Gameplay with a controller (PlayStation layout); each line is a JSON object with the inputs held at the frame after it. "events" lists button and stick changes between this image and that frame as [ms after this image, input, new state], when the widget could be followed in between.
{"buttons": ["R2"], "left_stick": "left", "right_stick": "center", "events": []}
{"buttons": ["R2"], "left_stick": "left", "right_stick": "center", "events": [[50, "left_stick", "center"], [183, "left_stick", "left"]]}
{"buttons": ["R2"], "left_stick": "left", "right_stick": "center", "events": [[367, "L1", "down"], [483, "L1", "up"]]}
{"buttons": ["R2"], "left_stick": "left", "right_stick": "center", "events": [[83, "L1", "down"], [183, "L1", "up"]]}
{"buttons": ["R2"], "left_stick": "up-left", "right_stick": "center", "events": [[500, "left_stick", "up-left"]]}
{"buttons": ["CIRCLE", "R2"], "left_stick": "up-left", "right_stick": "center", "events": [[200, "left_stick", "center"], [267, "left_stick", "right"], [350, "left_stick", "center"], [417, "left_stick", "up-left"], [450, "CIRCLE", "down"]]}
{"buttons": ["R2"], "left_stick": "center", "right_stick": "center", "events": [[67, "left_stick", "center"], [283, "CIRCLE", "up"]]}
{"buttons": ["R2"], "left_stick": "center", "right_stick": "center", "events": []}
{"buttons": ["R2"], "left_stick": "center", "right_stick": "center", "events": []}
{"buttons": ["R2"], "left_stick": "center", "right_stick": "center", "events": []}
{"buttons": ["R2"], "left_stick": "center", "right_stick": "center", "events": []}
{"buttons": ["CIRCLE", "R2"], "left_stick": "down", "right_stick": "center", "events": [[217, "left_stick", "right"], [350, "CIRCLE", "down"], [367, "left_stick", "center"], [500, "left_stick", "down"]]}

○ ○ ○

REQUIREMENT:
Output the full listing. Match it exactly.

RESPONSE TO THE TASK:
Gameplay with a controller (PlayStation layout); each line is a JSON object with the inputs held at the frame after it. "events" lists button and stick changes between this image and that frame as [ms after this image, input, new state], when the widget could be followed in between.
{"buttons": ["R2"], "left_stick": "left", "right_stick": "center", "events": []}
{"buttons": ["R2"], "left_stick": "left", "right_stick": "center", "events": [[50, "left_stick", "center"], [183, "left_stick", "left"]]}
{"buttons": ["R2"], "left_stick": "left", "right_stick": "center", "events": [[367, "L1", "down"], [483, "L1", "up"]]}
{"buttons": ["R2"], "left_stick": "left", "right_stick": "center", "events": [[83, "L1", "down"], [183, "L1", "up"]]}
{"buttons": ["R2"], "left_stick": "up-left", "right_stick": "center", "events": [[500, "left_stick", "up-left"]]}
{"buttons": ["CIRCLE", "R2"], "left_stick": "up-left", "right_stick": "center", "events": [[200, "left_stick", "center"], [267, "left_stick", "right"], [350, "left_stick", "center"], [417, "left_stick", "up-left"], [450, "CIRCLE", "down"]]}
{"buttons": ["R2"], "left_stick": "center", "right_stick": "center", "events": [[67, "left_stick", "center"], [283, "CIRCLE", "up"]]}
{"buttons": ["R2"], "left_stick": "center", "right_stick": "center", "events": []}
{"buttons": ["R2"], "left_stick": "center", "right_stick": "center", "events": []}
{"buttons": ["R2"], "left_stick": "center", "right_stick": "center", "events": []}
{"buttons": ["R2"], "left_stick": "center", "right_stick": "center", "events": []}
{"buttons": ["CIRCLE", "R2"], "left_stick": "down", "right_stick": "center", "events": [[217, "left_stick", "right"], [350, "CIRCLE", "down"], [367, "left_stick", "center"], [500, "left_stick", "down"]]}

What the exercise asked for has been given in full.